* TO DO
From the listing below, copy only the lines running from the line that contains "right elbow: (74, 258)" to the line that contains "neck: (286, 171)", both included.

* SOURCE DATA
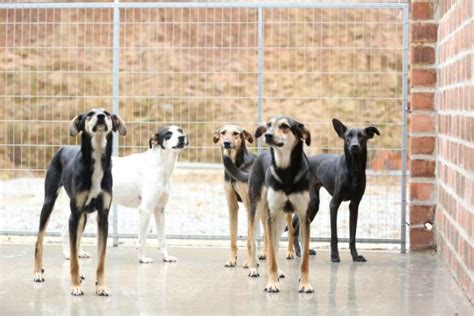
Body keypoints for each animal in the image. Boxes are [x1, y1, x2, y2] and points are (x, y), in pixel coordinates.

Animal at [32, 108, 127, 296]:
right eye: (89, 114)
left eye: (107, 113)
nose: (100, 116)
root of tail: (63, 147)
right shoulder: (74, 215)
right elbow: (74, 258)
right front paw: (75, 286)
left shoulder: (102, 217)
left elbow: (100, 259)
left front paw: (101, 286)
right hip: (50, 202)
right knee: (39, 240)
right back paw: (38, 272)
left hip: (83, 217)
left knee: (75, 244)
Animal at [62, 126, 188, 264]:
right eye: (168, 134)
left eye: (180, 131)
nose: (182, 138)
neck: (160, 163)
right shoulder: (145, 210)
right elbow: (142, 240)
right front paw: (142, 259)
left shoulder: (159, 210)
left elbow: (163, 239)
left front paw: (166, 257)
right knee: (66, 232)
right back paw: (68, 255)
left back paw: (79, 253)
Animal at [224, 116, 312, 294]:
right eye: (269, 124)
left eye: (285, 126)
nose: (268, 135)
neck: (286, 171)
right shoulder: (270, 217)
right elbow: (270, 255)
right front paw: (272, 283)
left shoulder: (303, 217)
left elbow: (304, 258)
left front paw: (305, 284)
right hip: (256, 210)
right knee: (252, 241)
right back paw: (253, 269)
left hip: (281, 219)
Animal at [292, 118, 382, 262]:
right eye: (348, 137)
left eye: (361, 136)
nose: (354, 146)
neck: (354, 169)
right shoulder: (334, 204)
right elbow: (334, 235)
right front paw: (334, 255)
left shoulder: (354, 205)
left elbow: (352, 235)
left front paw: (355, 255)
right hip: (311, 203)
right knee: (295, 227)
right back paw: (299, 252)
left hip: (313, 206)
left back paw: (305, 251)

* ANSWER SECTION
right elbow: (74, 258)
right front paw: (75, 286)
left shoulder: (102, 217)
left elbow: (100, 259)
left front paw: (101, 286)
right hip: (50, 202)
right knee: (39, 240)
right back paw: (38, 272)
left hip: (83, 217)
left knee: (75, 244)
Animal at [62, 126, 188, 264]:
right eye: (168, 134)
left eye: (180, 131)
nose: (182, 138)
neck: (160, 163)
right shoulder: (145, 210)
right elbow: (142, 240)
right front paw: (142, 259)
left shoulder: (159, 210)
left elbow: (163, 239)
left front paw: (166, 257)
right knee: (66, 232)
right back paw: (68, 255)
left back paw: (79, 253)
Animal at [224, 116, 312, 294]:
right eye: (269, 124)
left eye: (285, 126)
nose: (268, 135)
neck: (286, 171)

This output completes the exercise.